DATA EXTRACTS:
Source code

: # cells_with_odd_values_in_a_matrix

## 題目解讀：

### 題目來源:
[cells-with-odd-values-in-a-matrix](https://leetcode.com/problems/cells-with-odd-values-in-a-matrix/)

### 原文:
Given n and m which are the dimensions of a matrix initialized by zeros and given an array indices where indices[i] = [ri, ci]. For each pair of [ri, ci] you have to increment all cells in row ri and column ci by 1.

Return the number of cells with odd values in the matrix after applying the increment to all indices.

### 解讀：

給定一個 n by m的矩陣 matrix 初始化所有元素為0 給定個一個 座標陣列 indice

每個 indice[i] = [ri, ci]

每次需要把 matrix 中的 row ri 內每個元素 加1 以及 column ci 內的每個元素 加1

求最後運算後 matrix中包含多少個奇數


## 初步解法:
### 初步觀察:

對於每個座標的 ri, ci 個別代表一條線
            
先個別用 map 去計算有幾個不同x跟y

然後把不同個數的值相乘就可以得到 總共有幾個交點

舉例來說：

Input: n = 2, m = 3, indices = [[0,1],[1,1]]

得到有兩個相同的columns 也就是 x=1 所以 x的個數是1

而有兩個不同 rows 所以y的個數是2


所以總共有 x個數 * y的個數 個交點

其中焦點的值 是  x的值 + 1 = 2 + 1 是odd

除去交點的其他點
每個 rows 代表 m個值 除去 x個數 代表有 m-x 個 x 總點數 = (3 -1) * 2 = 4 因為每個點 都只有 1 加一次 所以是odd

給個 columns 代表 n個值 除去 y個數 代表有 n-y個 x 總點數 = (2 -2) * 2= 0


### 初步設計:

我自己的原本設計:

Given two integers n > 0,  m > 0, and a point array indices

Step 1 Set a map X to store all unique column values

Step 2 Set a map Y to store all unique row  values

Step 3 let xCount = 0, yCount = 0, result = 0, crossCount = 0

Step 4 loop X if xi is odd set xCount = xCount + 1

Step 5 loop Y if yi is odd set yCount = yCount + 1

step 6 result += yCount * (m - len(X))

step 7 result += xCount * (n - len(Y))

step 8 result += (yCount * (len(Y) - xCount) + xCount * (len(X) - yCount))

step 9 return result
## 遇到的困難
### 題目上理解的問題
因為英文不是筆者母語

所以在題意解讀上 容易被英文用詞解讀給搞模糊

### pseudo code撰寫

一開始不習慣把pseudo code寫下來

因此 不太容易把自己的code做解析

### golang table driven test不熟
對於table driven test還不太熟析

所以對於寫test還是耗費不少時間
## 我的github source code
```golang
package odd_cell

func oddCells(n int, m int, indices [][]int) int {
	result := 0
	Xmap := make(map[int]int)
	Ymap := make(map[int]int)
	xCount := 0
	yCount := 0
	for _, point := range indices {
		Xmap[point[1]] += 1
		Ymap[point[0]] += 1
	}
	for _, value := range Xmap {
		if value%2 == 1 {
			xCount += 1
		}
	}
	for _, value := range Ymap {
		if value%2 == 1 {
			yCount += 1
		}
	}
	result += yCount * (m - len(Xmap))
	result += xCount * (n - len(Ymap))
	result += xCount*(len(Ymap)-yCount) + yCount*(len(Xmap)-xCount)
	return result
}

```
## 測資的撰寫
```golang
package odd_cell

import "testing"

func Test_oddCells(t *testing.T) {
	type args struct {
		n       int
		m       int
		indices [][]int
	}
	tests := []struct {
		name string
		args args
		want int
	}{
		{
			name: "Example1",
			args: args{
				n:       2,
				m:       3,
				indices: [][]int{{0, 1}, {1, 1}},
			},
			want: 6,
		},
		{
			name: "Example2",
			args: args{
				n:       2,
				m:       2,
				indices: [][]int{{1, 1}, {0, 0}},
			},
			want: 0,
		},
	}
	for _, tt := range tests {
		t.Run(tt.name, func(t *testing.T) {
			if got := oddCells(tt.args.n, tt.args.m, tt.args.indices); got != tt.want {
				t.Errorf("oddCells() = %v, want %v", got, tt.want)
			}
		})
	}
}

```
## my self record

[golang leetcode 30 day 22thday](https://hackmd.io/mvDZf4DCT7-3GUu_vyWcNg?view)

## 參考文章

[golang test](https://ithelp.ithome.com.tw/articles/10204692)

* * *

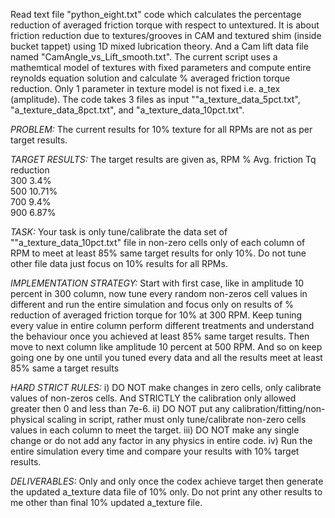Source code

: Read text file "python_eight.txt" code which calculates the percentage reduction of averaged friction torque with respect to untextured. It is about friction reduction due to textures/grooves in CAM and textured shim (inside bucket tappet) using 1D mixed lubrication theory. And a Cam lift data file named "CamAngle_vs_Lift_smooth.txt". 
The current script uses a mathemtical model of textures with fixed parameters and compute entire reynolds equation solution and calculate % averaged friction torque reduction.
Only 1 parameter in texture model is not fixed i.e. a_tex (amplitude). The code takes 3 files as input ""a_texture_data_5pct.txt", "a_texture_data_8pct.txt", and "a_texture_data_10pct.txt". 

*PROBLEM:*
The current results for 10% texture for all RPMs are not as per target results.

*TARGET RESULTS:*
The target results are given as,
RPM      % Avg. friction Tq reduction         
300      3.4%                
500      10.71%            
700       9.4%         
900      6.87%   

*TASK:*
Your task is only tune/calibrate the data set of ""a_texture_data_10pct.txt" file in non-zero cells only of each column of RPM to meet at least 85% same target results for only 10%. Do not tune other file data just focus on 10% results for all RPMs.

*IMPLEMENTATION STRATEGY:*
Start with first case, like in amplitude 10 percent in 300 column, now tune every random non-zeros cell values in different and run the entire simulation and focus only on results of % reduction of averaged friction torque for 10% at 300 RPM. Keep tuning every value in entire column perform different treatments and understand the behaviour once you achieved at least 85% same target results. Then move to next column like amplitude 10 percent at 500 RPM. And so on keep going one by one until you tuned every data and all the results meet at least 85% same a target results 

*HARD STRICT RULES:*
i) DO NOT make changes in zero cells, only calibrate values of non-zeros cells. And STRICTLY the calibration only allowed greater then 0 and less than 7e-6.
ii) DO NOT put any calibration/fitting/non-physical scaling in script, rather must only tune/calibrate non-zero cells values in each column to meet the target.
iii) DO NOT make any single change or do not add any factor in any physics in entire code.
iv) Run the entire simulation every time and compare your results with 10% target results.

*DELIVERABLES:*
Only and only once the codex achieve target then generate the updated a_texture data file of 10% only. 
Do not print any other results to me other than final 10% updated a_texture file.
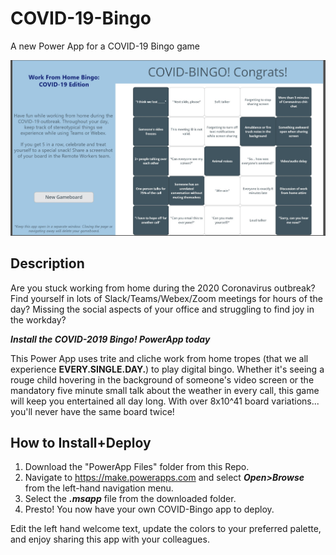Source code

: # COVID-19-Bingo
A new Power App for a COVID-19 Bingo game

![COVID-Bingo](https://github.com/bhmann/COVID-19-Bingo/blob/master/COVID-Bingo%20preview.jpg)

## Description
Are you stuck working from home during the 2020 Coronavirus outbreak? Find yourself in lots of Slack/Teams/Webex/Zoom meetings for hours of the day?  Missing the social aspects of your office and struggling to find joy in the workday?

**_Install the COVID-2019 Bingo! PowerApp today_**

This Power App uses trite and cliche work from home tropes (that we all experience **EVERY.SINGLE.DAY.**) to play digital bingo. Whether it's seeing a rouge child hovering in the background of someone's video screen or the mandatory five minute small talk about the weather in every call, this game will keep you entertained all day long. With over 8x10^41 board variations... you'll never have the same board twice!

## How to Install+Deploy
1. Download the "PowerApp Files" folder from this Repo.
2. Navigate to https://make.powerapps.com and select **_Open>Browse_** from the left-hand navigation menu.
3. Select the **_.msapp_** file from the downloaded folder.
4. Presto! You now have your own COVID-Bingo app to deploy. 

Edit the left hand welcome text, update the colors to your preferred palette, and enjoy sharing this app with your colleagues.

==

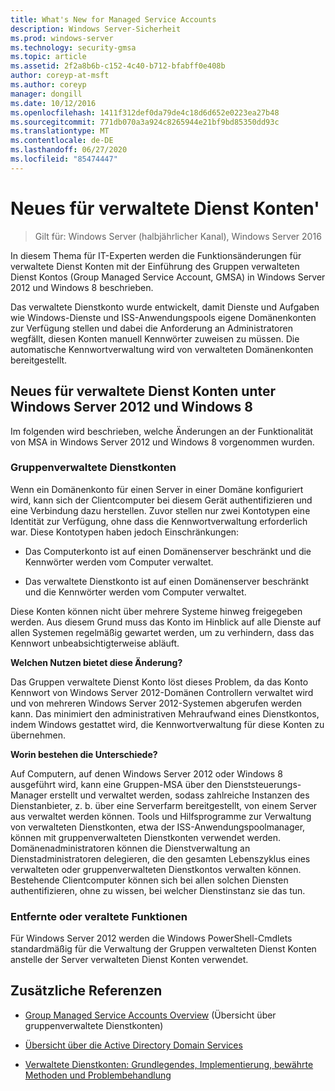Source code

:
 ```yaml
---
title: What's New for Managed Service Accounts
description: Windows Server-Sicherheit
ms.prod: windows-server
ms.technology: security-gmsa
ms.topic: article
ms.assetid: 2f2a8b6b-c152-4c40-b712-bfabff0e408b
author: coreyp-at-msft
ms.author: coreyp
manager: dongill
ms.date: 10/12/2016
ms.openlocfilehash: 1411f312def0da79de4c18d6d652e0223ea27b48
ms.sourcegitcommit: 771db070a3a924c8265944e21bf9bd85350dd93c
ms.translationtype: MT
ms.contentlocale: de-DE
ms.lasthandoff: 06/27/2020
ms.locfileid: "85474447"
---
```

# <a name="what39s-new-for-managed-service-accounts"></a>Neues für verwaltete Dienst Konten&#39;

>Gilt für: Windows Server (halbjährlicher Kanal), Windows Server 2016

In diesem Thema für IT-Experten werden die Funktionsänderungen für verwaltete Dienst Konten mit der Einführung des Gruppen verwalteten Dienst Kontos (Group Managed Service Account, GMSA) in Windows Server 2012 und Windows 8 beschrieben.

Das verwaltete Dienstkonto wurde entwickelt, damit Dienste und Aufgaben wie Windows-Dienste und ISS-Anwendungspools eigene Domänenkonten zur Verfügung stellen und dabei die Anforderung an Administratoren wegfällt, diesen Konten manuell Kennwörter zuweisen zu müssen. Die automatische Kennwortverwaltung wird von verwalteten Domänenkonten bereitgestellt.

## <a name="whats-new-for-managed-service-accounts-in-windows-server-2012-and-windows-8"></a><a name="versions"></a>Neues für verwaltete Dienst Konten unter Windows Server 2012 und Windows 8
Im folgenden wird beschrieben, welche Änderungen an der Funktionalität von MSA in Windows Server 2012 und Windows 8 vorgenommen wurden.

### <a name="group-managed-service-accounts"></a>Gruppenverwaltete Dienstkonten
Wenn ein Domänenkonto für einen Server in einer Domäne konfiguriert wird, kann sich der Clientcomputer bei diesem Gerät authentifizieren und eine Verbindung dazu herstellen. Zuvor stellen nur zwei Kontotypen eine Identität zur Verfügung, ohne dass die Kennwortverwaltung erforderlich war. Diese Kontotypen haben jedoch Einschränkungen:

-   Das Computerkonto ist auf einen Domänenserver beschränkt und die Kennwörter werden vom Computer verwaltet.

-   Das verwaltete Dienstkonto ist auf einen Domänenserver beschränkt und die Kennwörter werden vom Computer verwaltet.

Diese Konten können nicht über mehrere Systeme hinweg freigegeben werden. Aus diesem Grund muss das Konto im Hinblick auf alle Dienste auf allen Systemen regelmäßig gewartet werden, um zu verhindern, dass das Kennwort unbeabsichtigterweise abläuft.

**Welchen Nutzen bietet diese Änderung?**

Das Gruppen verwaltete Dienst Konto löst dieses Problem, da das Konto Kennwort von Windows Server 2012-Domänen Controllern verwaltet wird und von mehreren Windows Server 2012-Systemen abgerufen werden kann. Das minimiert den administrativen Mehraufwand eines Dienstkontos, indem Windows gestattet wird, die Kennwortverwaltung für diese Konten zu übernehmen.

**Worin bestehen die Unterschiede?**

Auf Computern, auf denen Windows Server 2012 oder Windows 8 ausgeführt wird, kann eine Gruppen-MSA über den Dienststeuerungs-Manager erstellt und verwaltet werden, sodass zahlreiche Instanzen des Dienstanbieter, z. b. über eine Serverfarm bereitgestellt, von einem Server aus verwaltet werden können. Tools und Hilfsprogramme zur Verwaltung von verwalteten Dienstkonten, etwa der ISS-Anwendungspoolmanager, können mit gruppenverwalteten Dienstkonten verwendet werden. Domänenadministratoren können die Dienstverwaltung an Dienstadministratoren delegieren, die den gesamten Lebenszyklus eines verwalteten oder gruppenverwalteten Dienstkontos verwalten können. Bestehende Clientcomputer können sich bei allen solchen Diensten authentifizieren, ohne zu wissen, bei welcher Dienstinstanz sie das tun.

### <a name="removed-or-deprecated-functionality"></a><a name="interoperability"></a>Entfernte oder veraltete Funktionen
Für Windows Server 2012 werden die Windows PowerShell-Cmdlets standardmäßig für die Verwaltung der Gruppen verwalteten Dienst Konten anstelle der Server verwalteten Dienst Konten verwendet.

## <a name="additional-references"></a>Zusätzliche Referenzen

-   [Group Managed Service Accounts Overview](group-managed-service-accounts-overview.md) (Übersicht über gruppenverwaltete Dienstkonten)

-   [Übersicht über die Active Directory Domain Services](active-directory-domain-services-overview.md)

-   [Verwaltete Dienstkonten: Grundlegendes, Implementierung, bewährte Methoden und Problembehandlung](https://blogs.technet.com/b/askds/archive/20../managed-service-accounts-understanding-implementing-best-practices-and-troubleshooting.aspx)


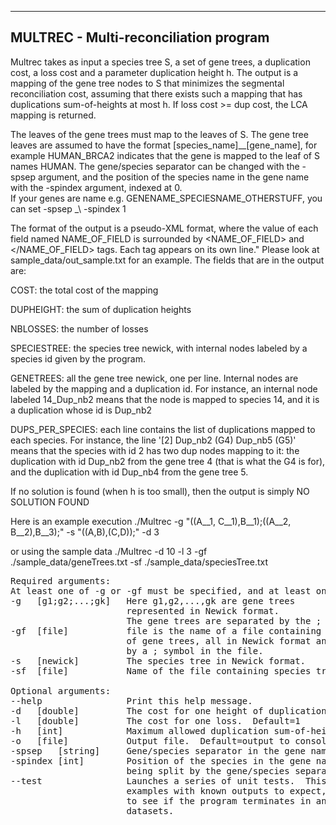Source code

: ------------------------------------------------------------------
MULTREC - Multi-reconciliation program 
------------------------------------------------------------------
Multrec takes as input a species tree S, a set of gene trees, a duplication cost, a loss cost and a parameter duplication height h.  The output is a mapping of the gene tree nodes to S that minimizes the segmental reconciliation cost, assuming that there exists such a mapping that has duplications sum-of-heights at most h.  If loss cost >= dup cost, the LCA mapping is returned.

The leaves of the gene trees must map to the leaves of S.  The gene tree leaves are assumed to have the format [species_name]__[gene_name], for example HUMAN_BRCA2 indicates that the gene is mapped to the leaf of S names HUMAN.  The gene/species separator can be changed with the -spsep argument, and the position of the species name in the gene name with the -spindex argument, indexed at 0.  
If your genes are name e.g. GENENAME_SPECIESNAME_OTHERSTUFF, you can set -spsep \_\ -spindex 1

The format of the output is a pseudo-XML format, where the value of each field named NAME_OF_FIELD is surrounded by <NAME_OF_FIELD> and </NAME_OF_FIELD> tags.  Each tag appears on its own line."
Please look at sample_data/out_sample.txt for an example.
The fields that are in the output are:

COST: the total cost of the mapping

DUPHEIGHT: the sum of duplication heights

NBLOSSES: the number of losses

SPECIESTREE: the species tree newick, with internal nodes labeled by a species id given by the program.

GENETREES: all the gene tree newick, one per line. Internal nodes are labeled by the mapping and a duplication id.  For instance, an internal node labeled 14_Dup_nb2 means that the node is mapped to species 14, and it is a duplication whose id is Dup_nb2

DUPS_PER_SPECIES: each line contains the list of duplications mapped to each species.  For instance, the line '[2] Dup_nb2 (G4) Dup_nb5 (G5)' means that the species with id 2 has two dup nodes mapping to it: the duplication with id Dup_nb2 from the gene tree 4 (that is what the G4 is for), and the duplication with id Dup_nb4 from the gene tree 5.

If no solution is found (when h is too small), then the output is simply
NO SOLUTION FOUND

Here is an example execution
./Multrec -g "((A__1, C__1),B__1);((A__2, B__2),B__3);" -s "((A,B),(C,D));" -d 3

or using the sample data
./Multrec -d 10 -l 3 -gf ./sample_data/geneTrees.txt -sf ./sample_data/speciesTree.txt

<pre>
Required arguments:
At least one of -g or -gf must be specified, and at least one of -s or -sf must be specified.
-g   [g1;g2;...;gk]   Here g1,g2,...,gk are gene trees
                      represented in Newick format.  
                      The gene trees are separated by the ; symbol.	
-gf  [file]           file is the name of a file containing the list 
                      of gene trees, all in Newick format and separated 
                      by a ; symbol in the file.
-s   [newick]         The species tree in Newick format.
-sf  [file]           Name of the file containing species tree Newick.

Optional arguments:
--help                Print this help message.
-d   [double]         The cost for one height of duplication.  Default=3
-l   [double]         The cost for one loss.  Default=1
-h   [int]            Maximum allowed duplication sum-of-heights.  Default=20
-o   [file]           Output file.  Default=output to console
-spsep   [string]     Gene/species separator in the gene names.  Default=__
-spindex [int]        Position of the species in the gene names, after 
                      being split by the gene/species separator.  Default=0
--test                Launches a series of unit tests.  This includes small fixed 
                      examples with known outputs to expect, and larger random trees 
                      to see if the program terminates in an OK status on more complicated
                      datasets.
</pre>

TASK INSTRUCTIONS:
Select all lines in the listing above where the word "Kennwortverwaltung" appears, and show them.

EXPECTED OUTPUT:
Das verwaltete Dienstkonto wurde entwickelt, damit Dienste und Aufgaben wie Windows-Dienste und ISS-Anwendungspools eigene Domänenkonten zur Verfügung stellen und dabei die Anforderung an Administratoren wegfällt, diesen Konten manuell Kennwörter zuweisen zu müssen. Die automatische Kennwortverwaltung wird von verwalteten Domänenkonten bereitgestellt.
Wenn ein Domänenkonto für einen Server in einer Domäne konfiguriert wird, kann sich der Clientcomputer bei diesem Gerät authentifizieren und eine Verbindung dazu herstellen. Zuvor stellen nur zwei Kontotypen eine Identität zur Verfügung, ohne dass die Kennwortverwaltung erforderlich war. Diese Kontotypen haben jedoch Einschränkungen:
Das Gruppen verwaltete Dienst Konto löst dieses Problem, da das Konto Kennwort von Windows Server 2012-Domänen Controllern verwaltet wird und von mehreren Windows Server 2012-Systemen abgerufen werden kann. Das minimiert den administrativen Mehraufwand eines Dienstkontos, indem Windows gestattet wird, die Kennwortverwaltung für diese Konten zu übernehmen.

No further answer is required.